William T. Peterson, Xiuning Du, P. Ted Strub, Jennifer L. Fisher, C. Tracy Shaw, Jay Peterson, Craig Risien
A warm anomaly in the upper ocean, colloquially named “the Blob,” appeared in the Gulf of Alaska during the calm winter of 2013–2014, spread across the northern North Pacific (NP) Ocean, and shifted eastward and onto the Oregon shelf. At least 14 species of copepods occurred which had never been observed in shelf/slope waters off Oregon, some of which are known to have NP Gyre affinities, indicating that the source waters of the coastal “Blob” were likely of both offshore (from the west) and subtropical/tropical origin. The anomalously warm conditions were reduced during strong upwelling in spring 2015 but returned when upwelling weakened in July 2015 and transitioned to downwelling in fall 2015. The extended period of warm conditions resulted in prolonged effects on the ecosystem off central Oregon, lasting at least through 2016. Impacts to the lower trophic levels were unprecedented and include a novel plankton community composition resulting from increased copepod, diatom, and dinoflagellate species richness and increased abundance of dinoflagellates.

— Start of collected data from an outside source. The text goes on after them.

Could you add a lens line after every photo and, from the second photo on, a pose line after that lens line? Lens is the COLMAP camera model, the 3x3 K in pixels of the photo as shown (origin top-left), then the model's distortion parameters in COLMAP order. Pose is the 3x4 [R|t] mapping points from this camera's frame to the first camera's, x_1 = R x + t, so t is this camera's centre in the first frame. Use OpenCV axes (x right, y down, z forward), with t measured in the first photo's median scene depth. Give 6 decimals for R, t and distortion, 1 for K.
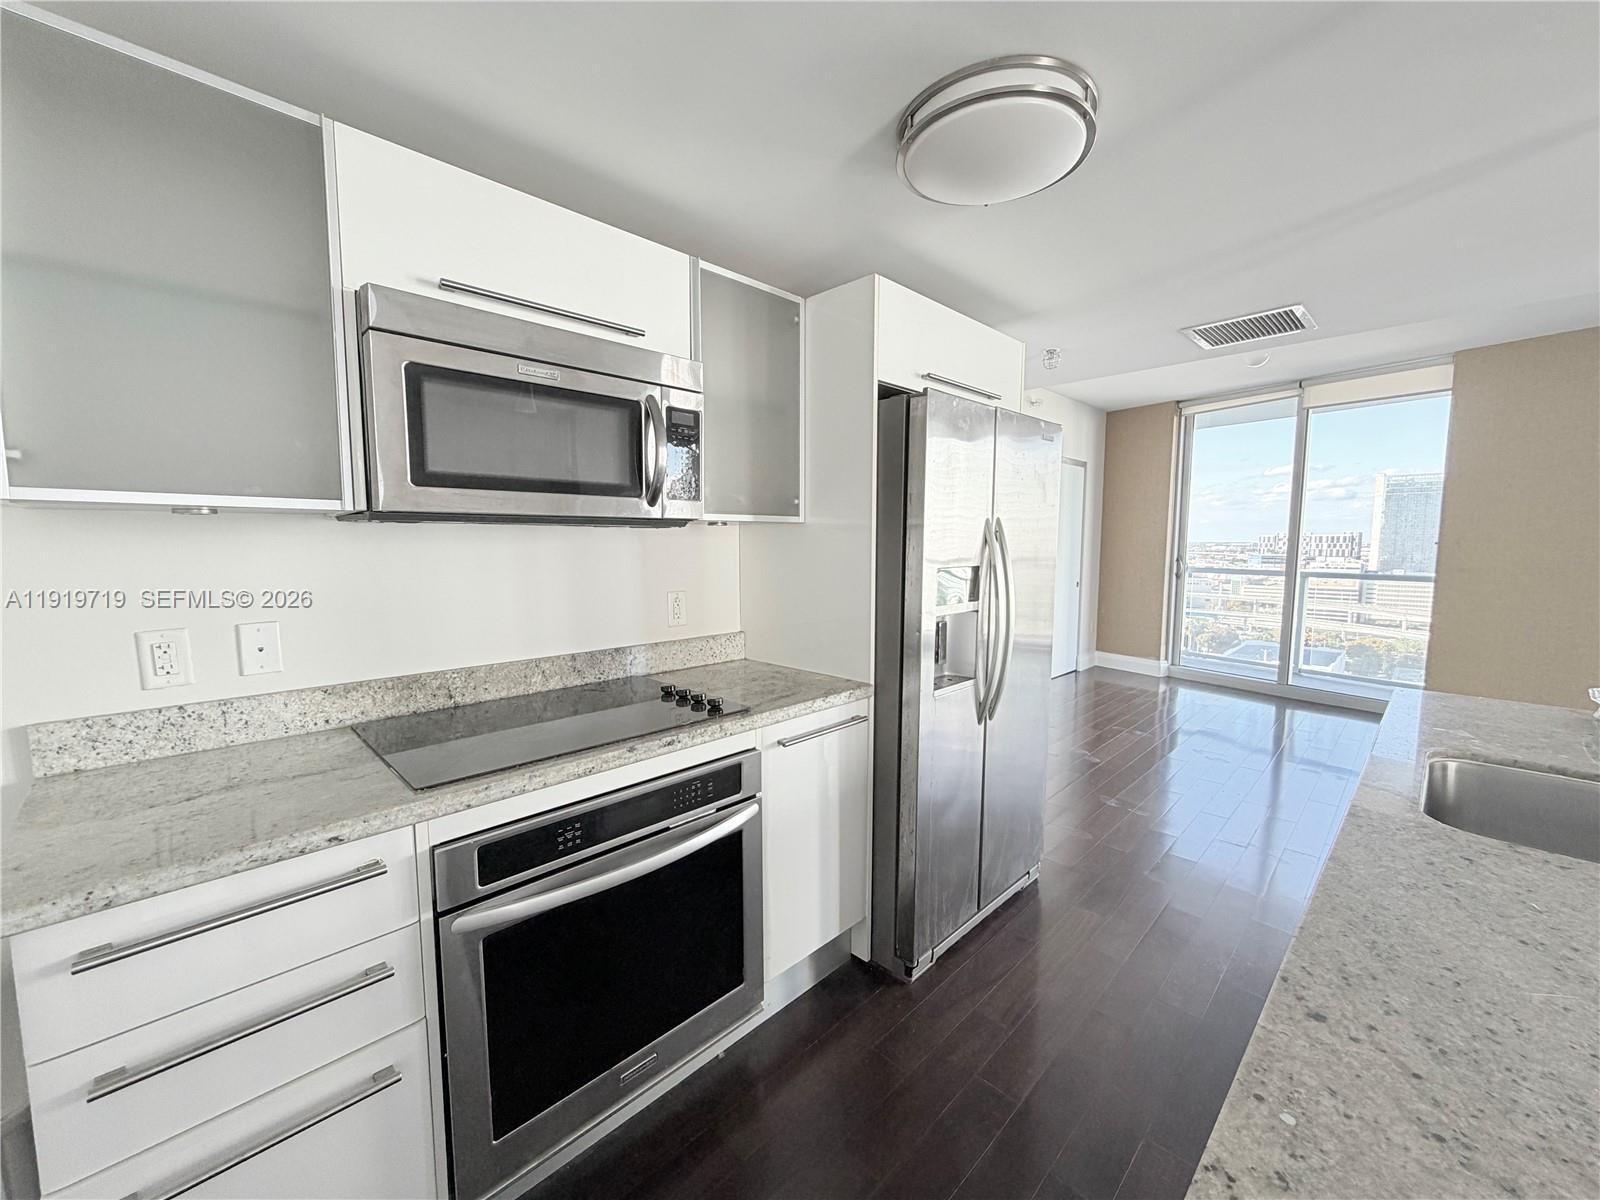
lens RADIAL K [[637.4, 0, 797.5], [0, 637.4, 596.7], [0, 0, 1]] dist [0.000598, -0.000074]
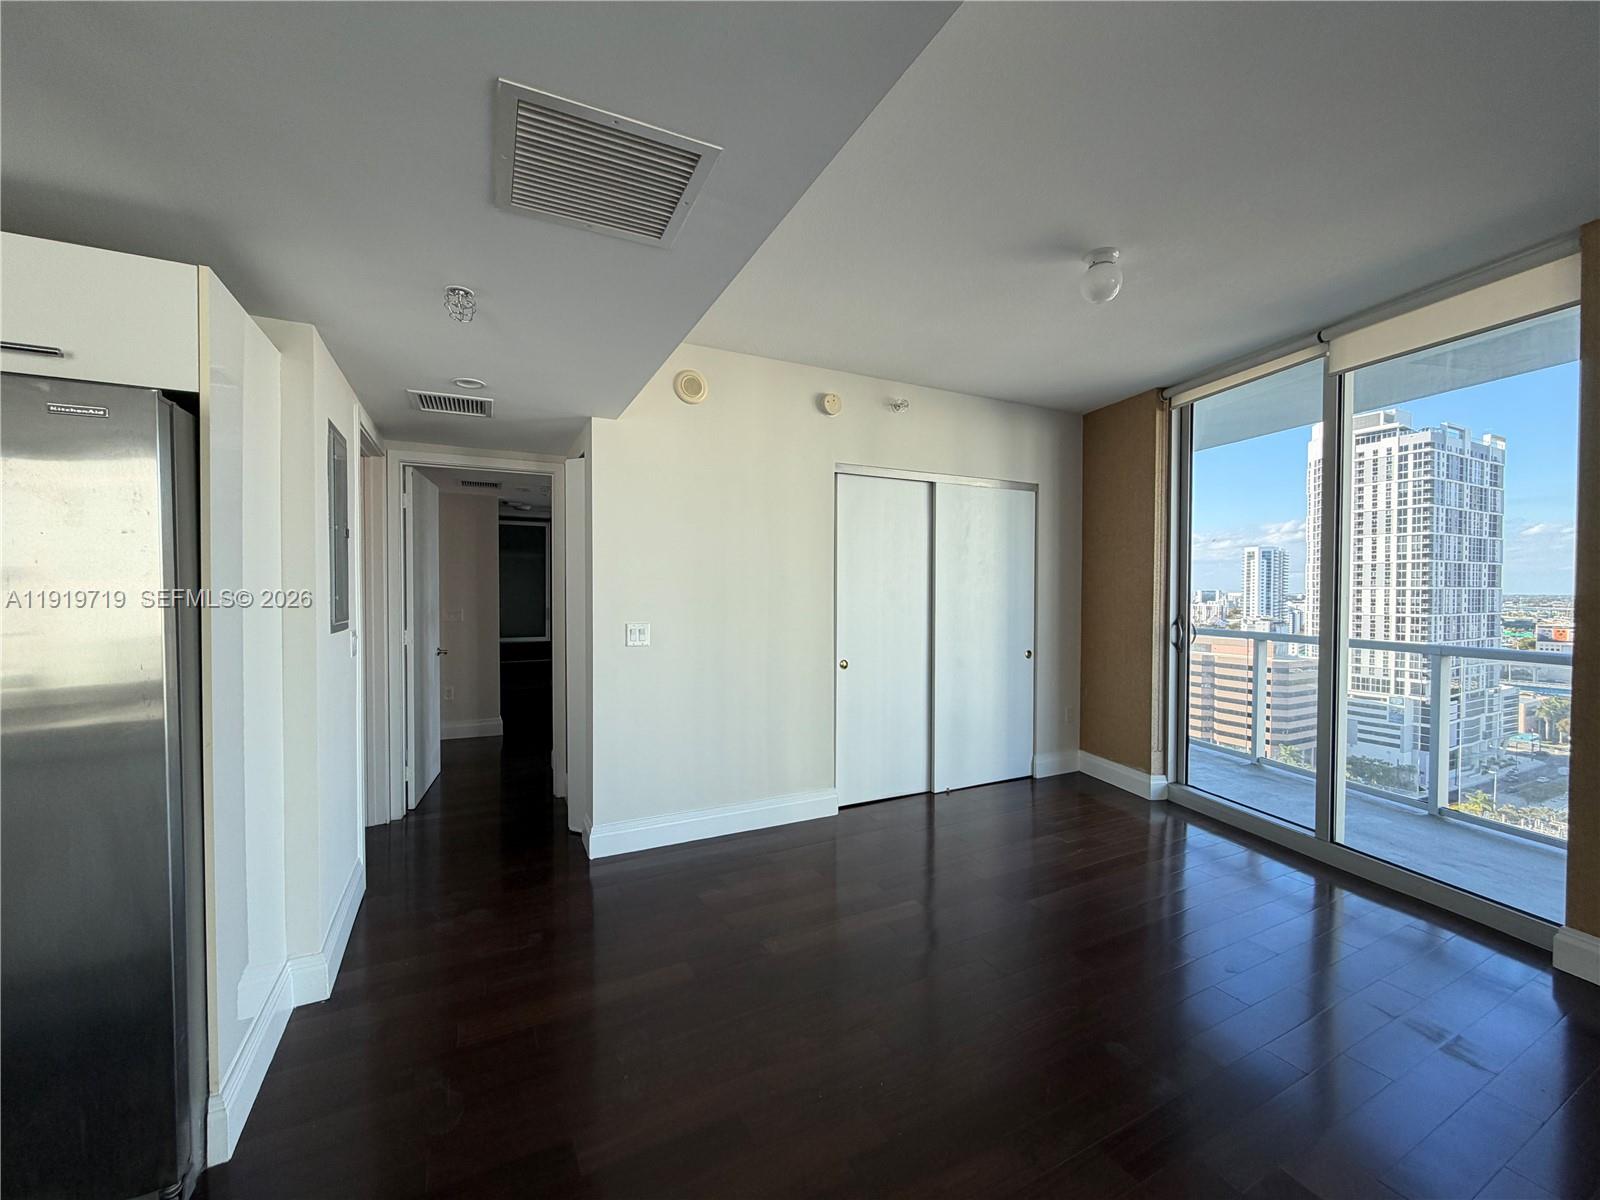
lens RADIAL K [[637.4, 0, 796.0], [0, 637.4, 596.1], [0, 0, 1]] dist [0.000598, -0.000074]
pose [[0.951160, 0.005906, -0.308642, 1.603941], [-0.030391, 0.996751, -0.074585, -0.089349], [0.307199, 0.080323, 0.948249, 0.939211]]
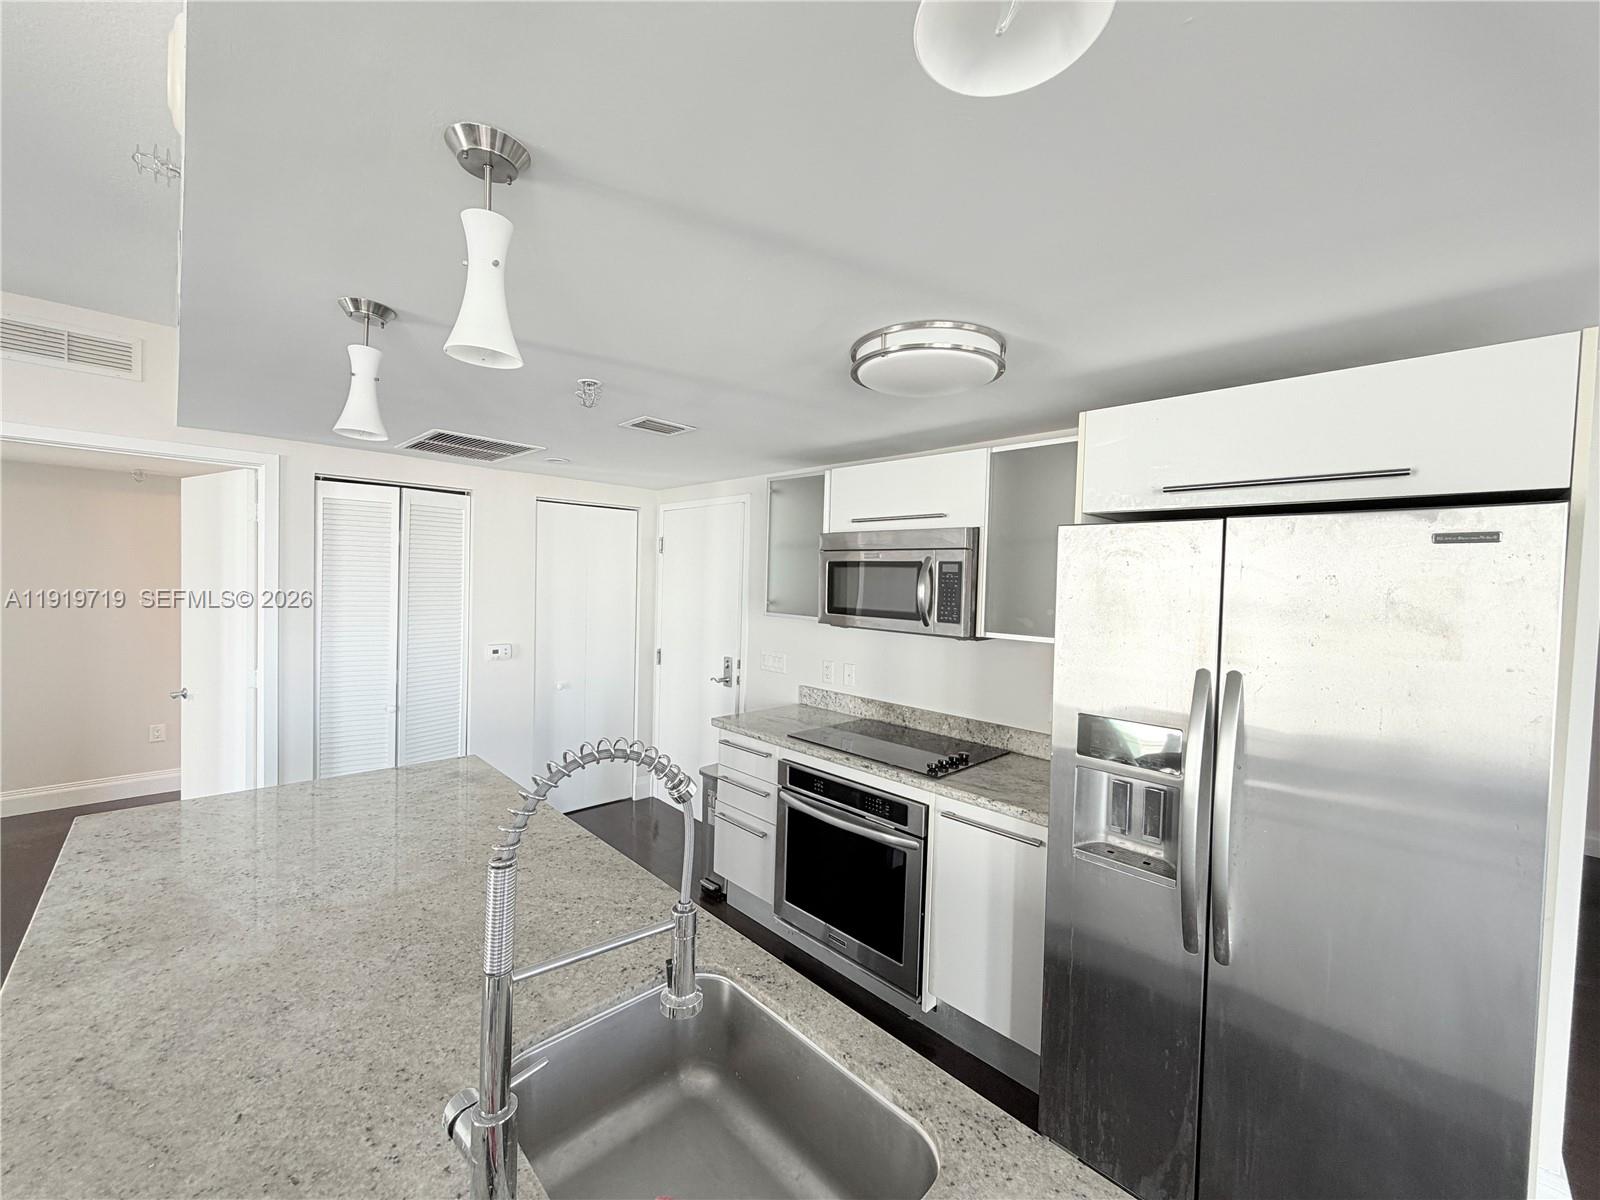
lens RADIAL K [[637.4, 0, 794.1], [0, 637.4, 596.2], [0, 0, 1]] dist [0.000598, -0.000074]
pose [[-0.004809, 0.028077, -0.999594, 1.289311], [-0.118843, 0.992505, 0.028449, -0.214424], [0.992901, 0.118932, -0.001436, 0.653206]]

Additionally, the multiyear warm anomalies were associated with reduced biomass of copepods and euphausiids, high abundance of larvaceans and doliolids (indictors of oligotrophic ocean conditions), and a toxic diatom bloom (Pseudo-nitzschia) throughout the California Current in 2015, thereby changing the composition of the food web that is relied upon by many commercially and ecologically important species.